Un spectacle produit par la cordonnerie (69) et vu au théâtre de la Ville (75) le 5 février 2026, à 19H.
- Texte, réalisation, mise en scène : Métilde Weyergans et Samuel Hercule
- Musique originale : Timothée Joly, Matthieu Ogier
- Sur scène : Métilde Weyergans, Samuel Hercule, Timothée Joly, Matthieu Ogier
- A l’écran : Métilde Weyergans, Samuel Hercule, Stephen Butel, Andréas Chartier, Brenda Clark, Pasquale D’Inca, Lucie Garçon, Michel Le Gouis, Stéphane Naigeon, Julien Picard, Jean-Philippe Salério, Isabelle Thévenoux, Philippe Vincent.
- Direction photo : Noé Mercklé
- Chef décorateur : Louis Eulyop Jung
- Régie plateau et régie générale : Patrick Corbaz.
- Genre: Ciné-spectacle.
- Public : Tout public.
- Durée : 1H20
Je suis une inconditionnelle de la Cordonnerie. Chroniquer leur dernière création –« l’affaire L.ex.?.re »- relevait de l’évidence. Quel bonheur !
Le titre, étrange, s’éclaire à mesure que se déroule le scénario en trois actes de ce polar. Il est d’abord question de Max, tueur à gage solitaire. Le second acte qui s’ouvre selon le même rituel (air de cor suisse, paysage de Chambéry, scansion avec deux ballons) raconte le parcours d’une autre solitaire, Natacha. On comprend, aux stigmates qu’elle porte au visage, qu’elle a vécu un drame qui l’a privée de son compagnon. Comédienne de son état, elle doit interpréter celle qui expire, Phèdre. Ce sera le troisième acte.

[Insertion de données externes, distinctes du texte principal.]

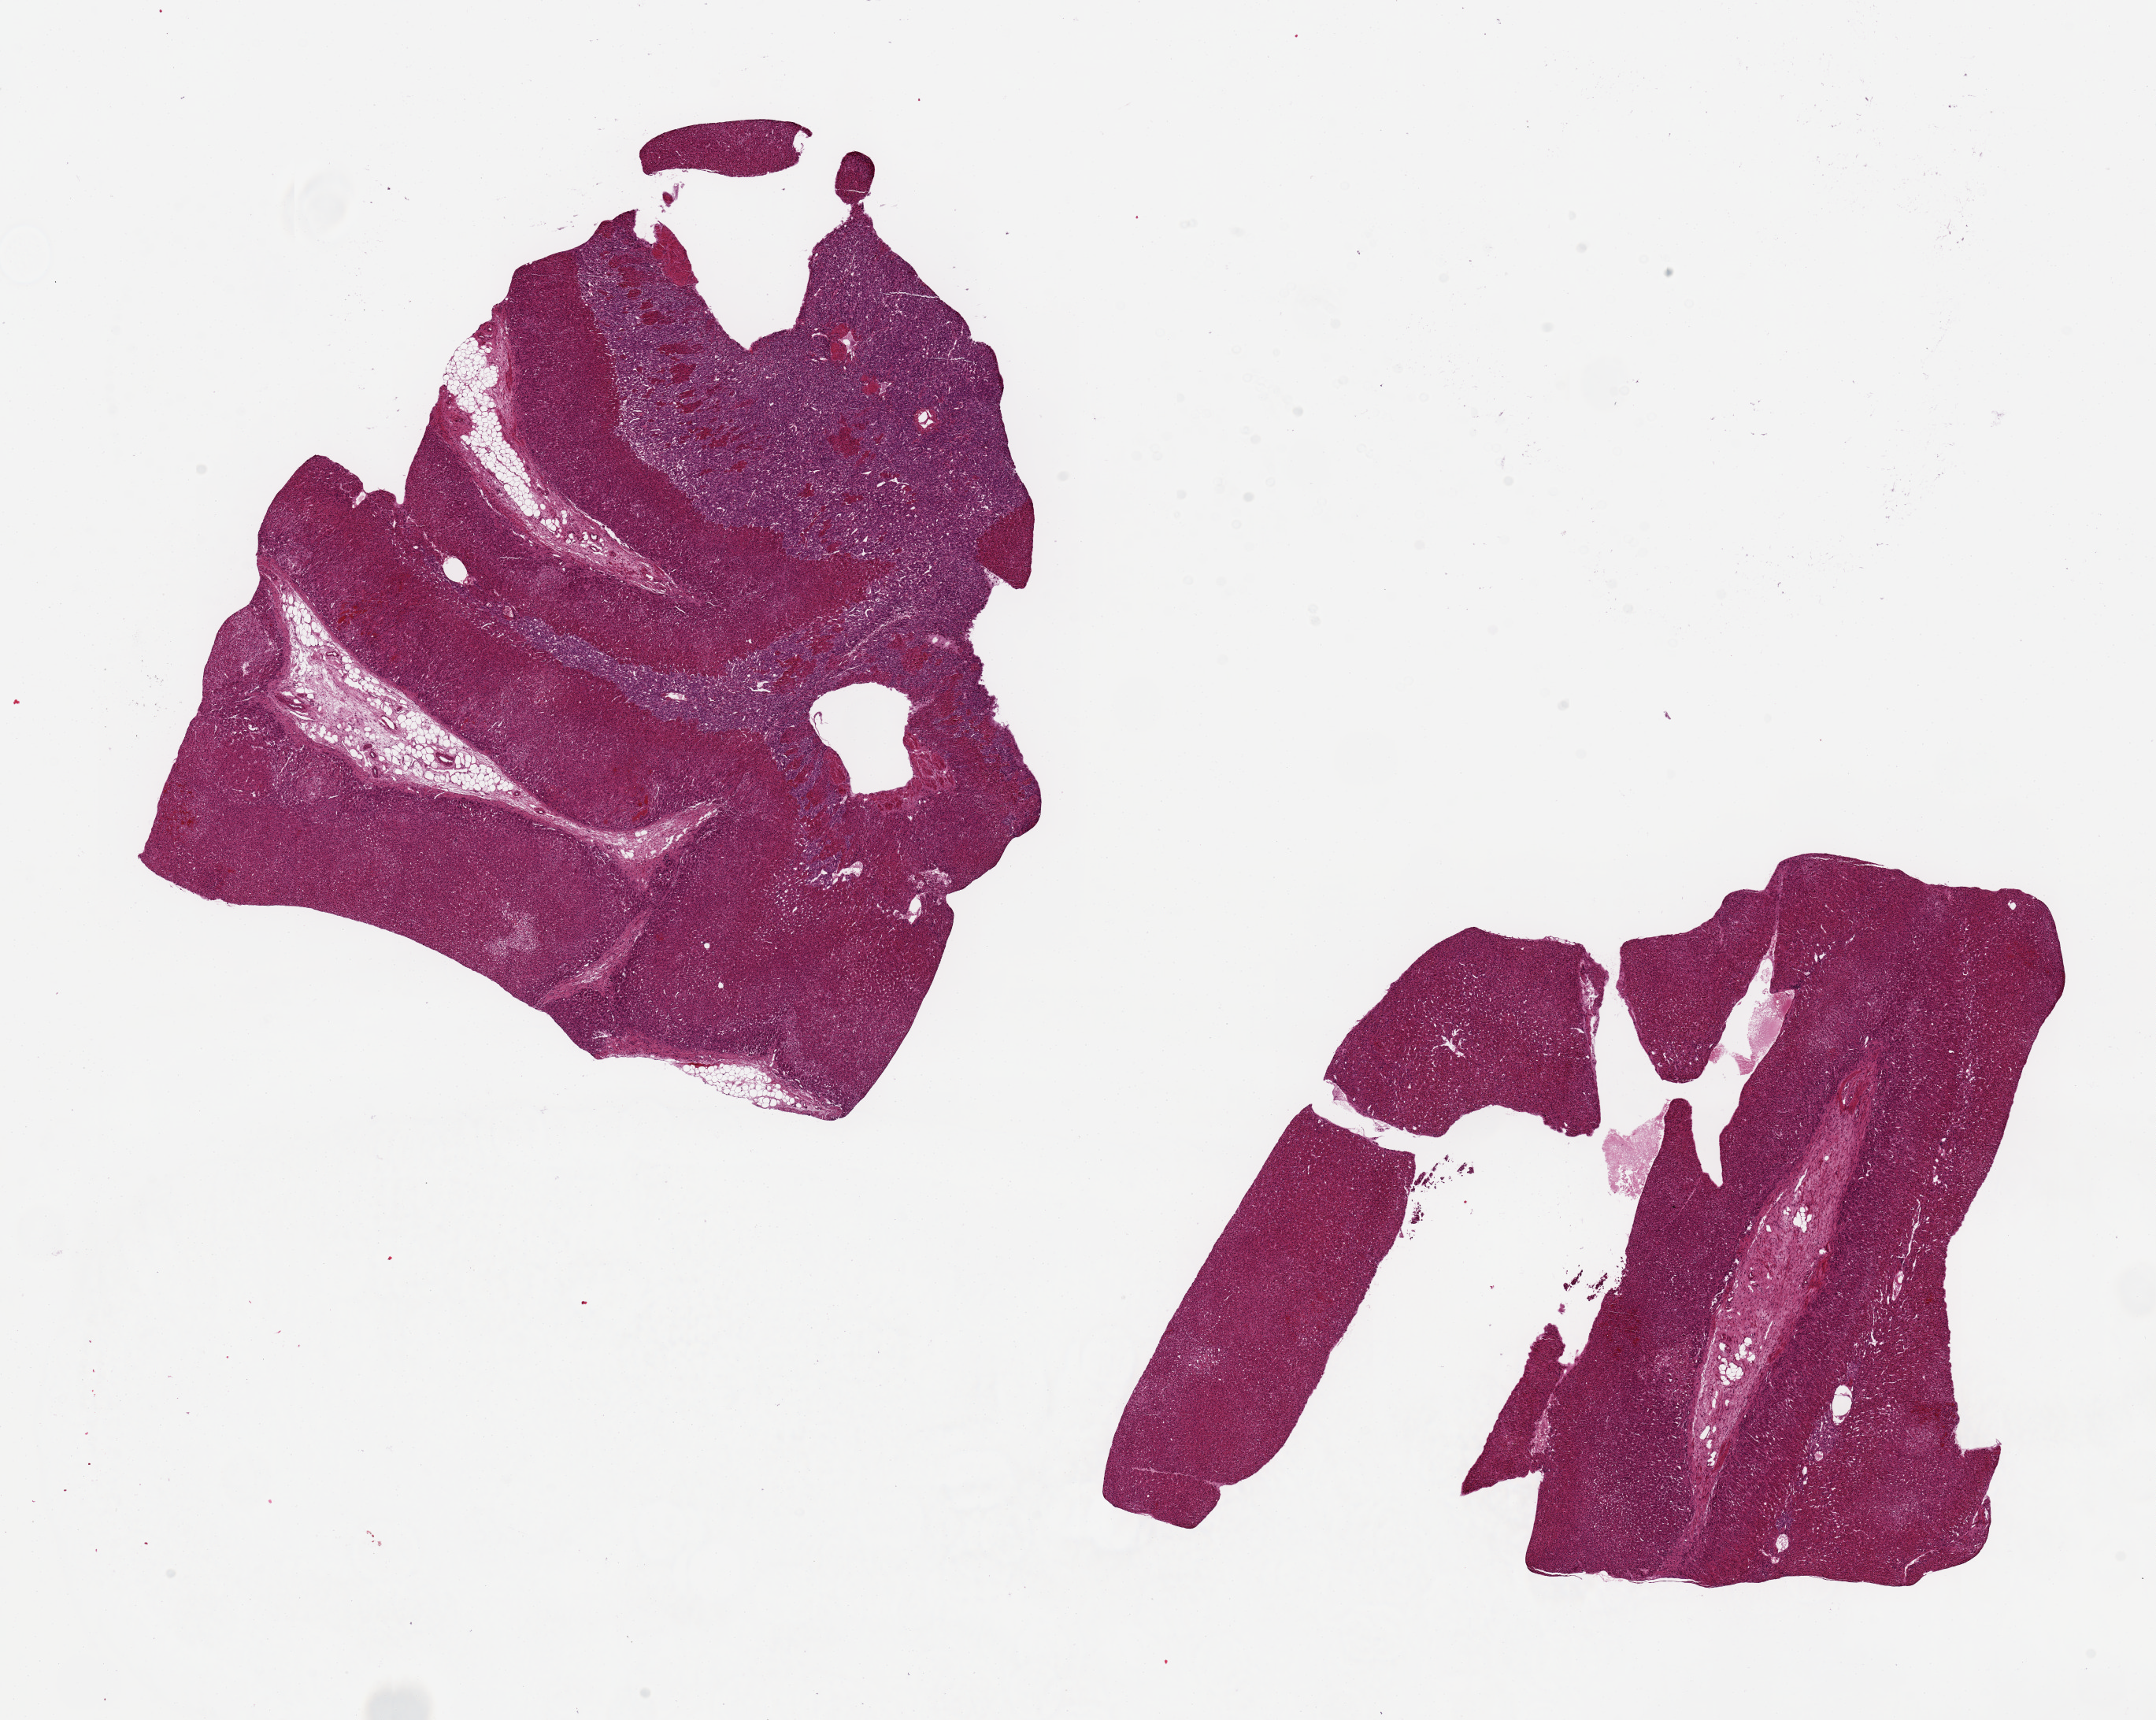
Whole-slide image, hematoxylin and eosin (H&E) stain — low-resolution overview of the scanned area, about 21.7 x 17.3 mm (slide scanned at 20x). PAXgene-fixed, paraffin-embedded tissue. Target tissue: adrenal gland. Tissue donor sample.
Review note (as recorded): 2 aliquots, ~9x7mm. Mainly cortex, 5mm medulla fragment present.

La marque de fabrique de la Cordonnerie, c’est le ciné-spectacle bruité. On retrouve ce postulat dans « l’affaire L.ex.?.re », augmenté d’une partie musicale live (clavier, cor suisse, guitares, mandoline, percussions, contrebasse, harmonica) de toute beauté. Notre polar est en fait raconté en « quadriphonie » : le cinéma, la musique, les vers de Racine et les bruitages. Ces quatre médias permettent d’incarner l’histoire sous des points de vue différents, d’opérer une vaste mise en abyme et d’interroger la nécessaire incarnation du verbe. Leur juxtaposition opère tantôt un décalage comique (les interviews radio), tantôt une émotion tragique (les regards).
Tout le dispositif scénique, en bifrontal, est mis au service de cette ambition. Côté jardin, une estrade avec le pôle musical. Côté cour, une autre estrade avec la technique et la contrebasse. Au centre un double écran en hauteur. Dans l’interstice qui sépare les deux supports, des caisses descendent des cintres vers deux tables roulantes. Elles sont remplies d’accessoires pour le bruitage.
Dans chacun des domaines, c’est techniquement époustouflant. J’ai particulièrement apprécié la musique qui contribue à l’intensité dramatique, le slam sur les vers de Racine, les deux comédiens qui doublent toutes les voix de la tragédie, la qualité photo du film.
L’affaire L.ex.pi.re » est un spectacle d’une grande intelligence et d’une grande beauté. Je regrette qu’il tourne si peu sur Paris. J’aurais tellement aimé le revoir pour mieux le faire découvrir.